Recorded data:
· · · ·

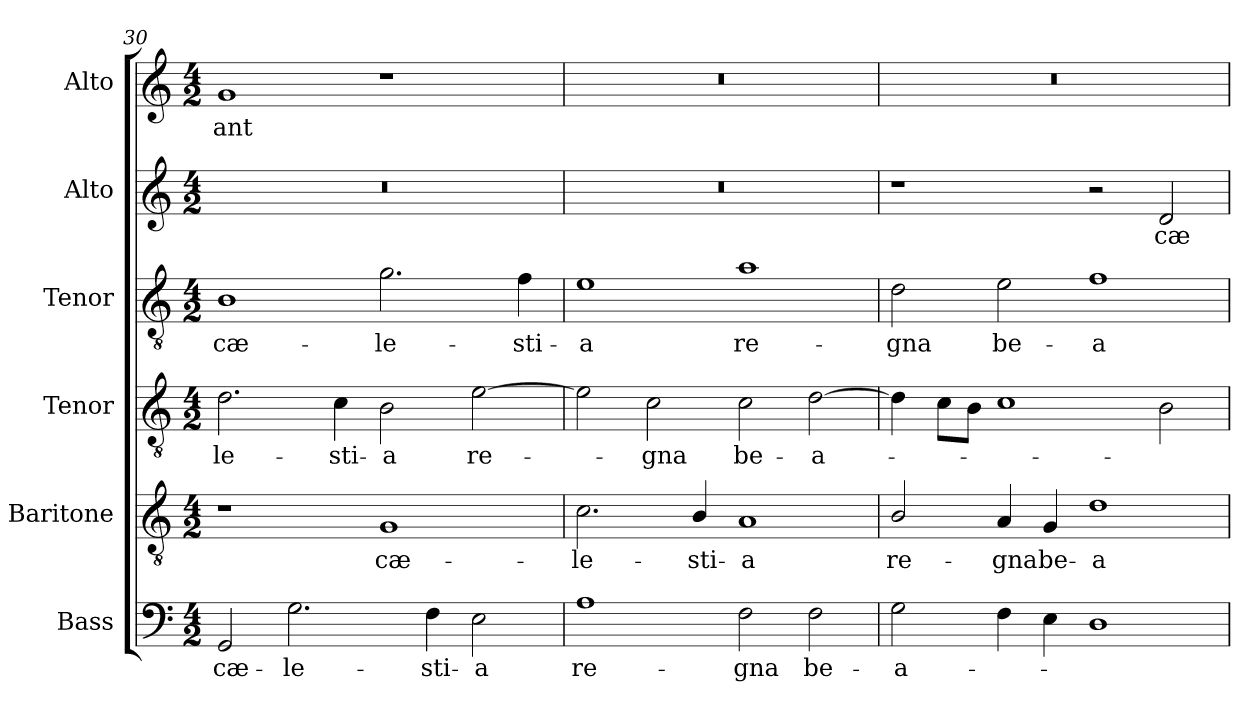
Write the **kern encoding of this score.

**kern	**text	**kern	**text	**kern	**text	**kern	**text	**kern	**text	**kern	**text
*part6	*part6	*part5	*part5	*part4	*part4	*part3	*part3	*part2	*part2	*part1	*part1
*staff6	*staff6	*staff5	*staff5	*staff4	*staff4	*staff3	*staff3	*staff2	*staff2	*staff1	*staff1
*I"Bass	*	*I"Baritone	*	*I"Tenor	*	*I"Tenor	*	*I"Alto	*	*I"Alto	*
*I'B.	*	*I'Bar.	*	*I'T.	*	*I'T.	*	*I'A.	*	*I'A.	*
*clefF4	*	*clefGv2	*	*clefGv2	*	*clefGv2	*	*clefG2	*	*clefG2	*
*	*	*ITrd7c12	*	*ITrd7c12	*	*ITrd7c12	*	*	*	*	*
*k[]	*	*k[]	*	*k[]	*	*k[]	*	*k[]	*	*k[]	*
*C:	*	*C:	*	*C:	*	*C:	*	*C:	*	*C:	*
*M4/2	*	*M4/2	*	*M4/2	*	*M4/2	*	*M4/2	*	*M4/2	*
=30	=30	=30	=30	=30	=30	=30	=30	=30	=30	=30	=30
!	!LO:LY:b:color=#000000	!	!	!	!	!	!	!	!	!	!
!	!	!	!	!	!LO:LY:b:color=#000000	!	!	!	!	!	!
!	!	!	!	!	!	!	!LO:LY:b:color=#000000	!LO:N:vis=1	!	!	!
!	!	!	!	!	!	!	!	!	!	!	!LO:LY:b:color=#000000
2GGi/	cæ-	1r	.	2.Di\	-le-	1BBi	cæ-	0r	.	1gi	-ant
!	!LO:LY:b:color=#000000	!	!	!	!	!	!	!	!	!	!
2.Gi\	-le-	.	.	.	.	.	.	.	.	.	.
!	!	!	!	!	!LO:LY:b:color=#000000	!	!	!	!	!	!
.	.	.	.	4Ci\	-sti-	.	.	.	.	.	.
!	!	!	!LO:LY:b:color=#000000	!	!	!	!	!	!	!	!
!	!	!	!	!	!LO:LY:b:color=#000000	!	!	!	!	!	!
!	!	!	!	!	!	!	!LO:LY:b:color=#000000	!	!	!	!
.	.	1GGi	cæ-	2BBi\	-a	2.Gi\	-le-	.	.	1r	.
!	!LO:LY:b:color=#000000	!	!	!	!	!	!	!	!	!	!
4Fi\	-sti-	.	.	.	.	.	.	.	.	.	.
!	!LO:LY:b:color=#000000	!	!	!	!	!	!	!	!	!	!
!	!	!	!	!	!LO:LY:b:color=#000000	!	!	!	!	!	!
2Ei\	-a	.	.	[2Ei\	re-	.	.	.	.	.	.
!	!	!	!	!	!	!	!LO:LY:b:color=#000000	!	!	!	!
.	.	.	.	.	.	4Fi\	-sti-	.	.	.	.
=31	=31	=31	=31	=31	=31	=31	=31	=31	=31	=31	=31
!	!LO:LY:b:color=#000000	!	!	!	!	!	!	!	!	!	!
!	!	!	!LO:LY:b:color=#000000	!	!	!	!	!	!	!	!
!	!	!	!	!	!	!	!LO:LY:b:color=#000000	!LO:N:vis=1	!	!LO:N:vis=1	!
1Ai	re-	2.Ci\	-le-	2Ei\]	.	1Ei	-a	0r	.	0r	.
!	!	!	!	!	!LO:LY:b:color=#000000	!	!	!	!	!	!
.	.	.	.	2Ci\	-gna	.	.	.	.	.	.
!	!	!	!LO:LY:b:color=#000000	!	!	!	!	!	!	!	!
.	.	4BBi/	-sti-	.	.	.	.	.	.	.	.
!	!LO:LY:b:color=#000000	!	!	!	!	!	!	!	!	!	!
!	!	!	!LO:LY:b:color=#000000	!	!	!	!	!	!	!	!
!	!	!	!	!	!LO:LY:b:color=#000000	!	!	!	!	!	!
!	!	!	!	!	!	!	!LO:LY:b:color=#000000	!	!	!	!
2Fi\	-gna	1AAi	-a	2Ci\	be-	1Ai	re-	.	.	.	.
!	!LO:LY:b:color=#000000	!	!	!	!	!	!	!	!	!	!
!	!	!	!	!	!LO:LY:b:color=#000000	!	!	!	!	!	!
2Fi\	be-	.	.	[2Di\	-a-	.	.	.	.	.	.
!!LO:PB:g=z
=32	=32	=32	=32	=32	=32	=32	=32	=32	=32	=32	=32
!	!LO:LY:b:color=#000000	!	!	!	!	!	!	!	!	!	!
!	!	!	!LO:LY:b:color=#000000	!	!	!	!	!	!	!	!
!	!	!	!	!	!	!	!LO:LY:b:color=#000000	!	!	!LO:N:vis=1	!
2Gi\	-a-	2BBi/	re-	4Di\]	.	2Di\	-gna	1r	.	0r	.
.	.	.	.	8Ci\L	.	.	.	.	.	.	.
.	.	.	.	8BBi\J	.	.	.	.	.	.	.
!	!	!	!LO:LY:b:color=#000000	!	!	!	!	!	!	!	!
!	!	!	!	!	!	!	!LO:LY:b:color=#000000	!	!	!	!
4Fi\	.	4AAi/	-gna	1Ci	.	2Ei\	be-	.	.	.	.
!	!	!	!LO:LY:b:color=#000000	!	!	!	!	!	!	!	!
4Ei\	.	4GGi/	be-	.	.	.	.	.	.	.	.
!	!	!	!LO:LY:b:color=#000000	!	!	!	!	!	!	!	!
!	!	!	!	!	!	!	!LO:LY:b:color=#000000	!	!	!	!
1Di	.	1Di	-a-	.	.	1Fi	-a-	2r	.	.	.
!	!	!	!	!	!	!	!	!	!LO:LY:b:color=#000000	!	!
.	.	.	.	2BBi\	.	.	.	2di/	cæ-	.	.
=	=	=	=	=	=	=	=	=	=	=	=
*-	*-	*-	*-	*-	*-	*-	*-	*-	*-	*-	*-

· · · ·

Work instructions: Find every line in the entries above that contains the string "kern" and copy each one. Case counts.

Written response:
Write the **kern encoding of this score.
**kern	**text	**kern	**text	**kern	**text	**kern	**text	**kern	**text	**kern	**text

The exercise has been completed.